---------- Text extract

Lorna, Allan and I met up on a bright late summer day to do one of the longest routes on Bennachie, a traverse from one end to the other of what's essentially a long ridge with a number of "tops".  They live closer to the hill than me and have a clear view of it from their house - a very desirable feature in any property I feel!

We pre-positioned a car at the end of our intended walk and drove back west to the top of a feature known as the "Lord's Throat", a wooded valley carrying a minor road.  A rough track leads to a sand quarry and after a bit of scratching about we climbed above the quarry and onto the open hill above.  a view opens up straight away to the furthest tops of Bennachie above the valley of the River Don.

The heathers were all in full bloom, the colours stunning.  This is the larger flowered Bell Heather (Erica cinerea).....

...and this is the more ubiquitous Ling heather (Calluna vulgaris).  As we walked our boots raised clouds of honey-scented pollen and one of the dominant sounds was that of the bees collecting pollen - we saw several species on this part of the hill.

--------------------
---------- Extracted information

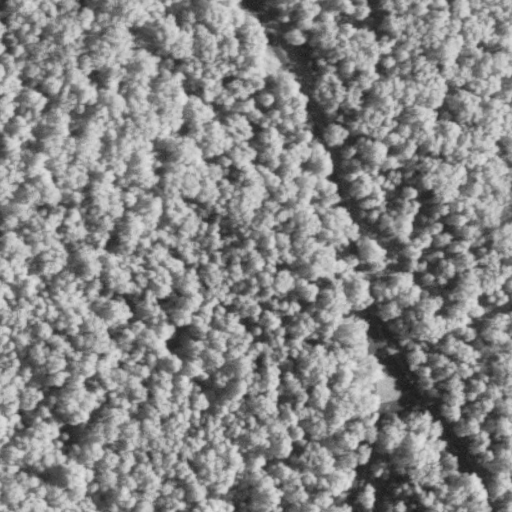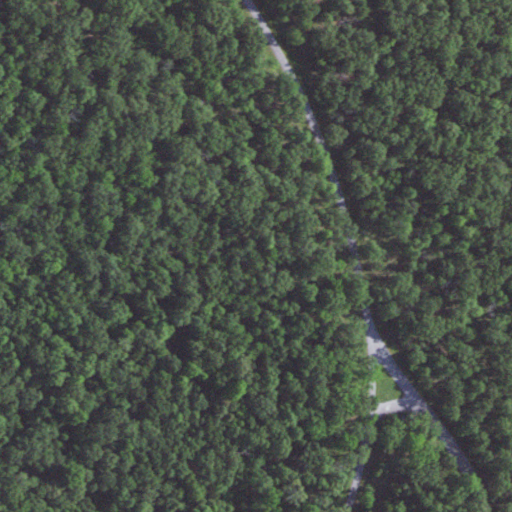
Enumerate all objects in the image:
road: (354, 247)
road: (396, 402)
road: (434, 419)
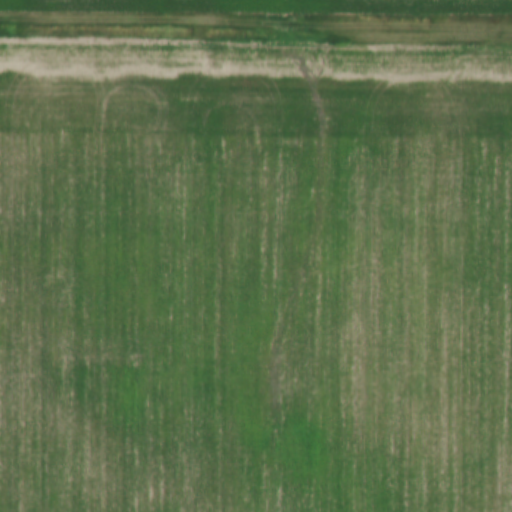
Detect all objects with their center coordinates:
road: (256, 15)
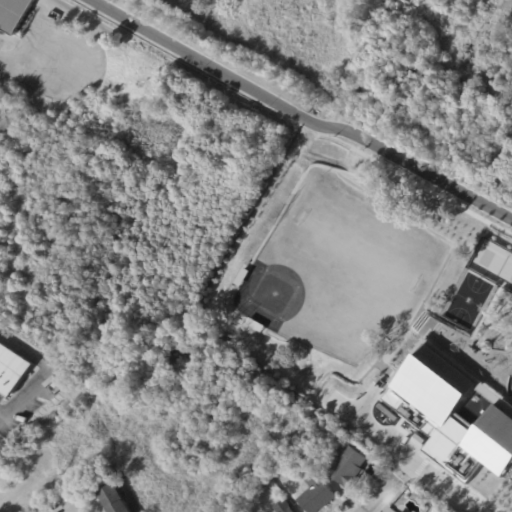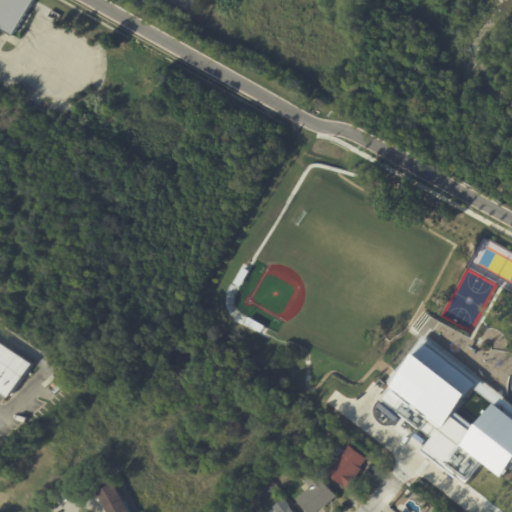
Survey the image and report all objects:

--------------------

Rewrite the Bennachie walk account between "Lorna, Allan and" and "Heather (Erica cinerea).....", inclusive, replacing "quarry" with "pit".

Lorna, Allan and I met up on a bright late summer day to do one of the longest routes on Bennachie, a traverse from one end to the other of what's essentially a long ridge with a number of "tops".  They live closer to the hill than me and have a clear view of it from their house - a very desirable feature in any property I feel!

We pre-positioned a car at the end of our intended walk and drove back west to the top of a feature known as the "Lord's Throat", a wooded valley carrying a minor road.  A rough track leads to a sand pit and after a bit of scratching about we climbed above the pit and onto the open hill above.  a view opens up straight away to the furthest tops of Bennachie above the valley of the River Don.

The heathers were all in full bloom, the colours stunning.  This is the larger flowered Bell Heather (Erica cinerea).....